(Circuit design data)
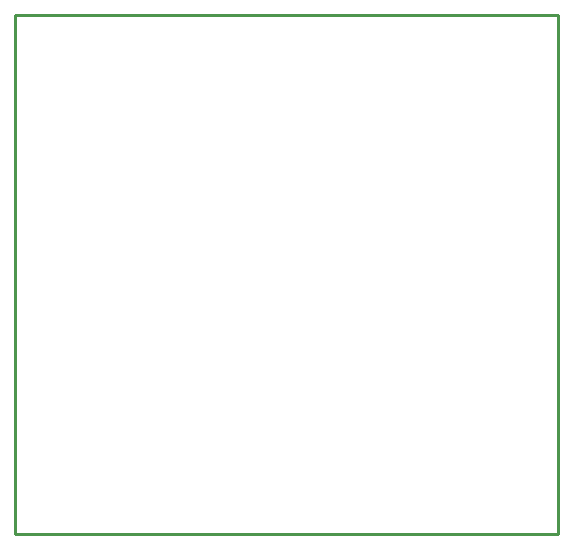
<source format=gbr>
G04 EAGLE Gerber RS-274X export*
G75*
%MOMM*%
%FSLAX34Y34*%
%LPD*%
%IN*%
%IPPOS*%
%AMOC8*
5,1,8,0,0,1.08239X$1,22.5*%
G01*
%ADD10C,0.254000*%


D10*
X0Y0D02*
X460000Y0D01*
X460000Y440000D01*
X0Y440000D01*
X0Y0D01*
M02*

</source>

TASK TO CARRY OUT — Make a word-for-word copy of the entries, without any pictures.

EXERCISE SOLUTION —
<source format=gbr>
G04 EAGLE Gerber RS-274X export*
G75*
%MOMM*%
%FSLAX34Y34*%
%LPD*%
%IN*%
%IPPOS*%
%AMOC8*
5,1,8,0,0,1.08239X$1,22.5*%
G01*
%ADD10C,0.254000*%


D10*
X0Y0D02*
X460000Y0D01*
X460000Y440000D01*
X0Y440000D01*
X0Y0D01*
M02*

</source>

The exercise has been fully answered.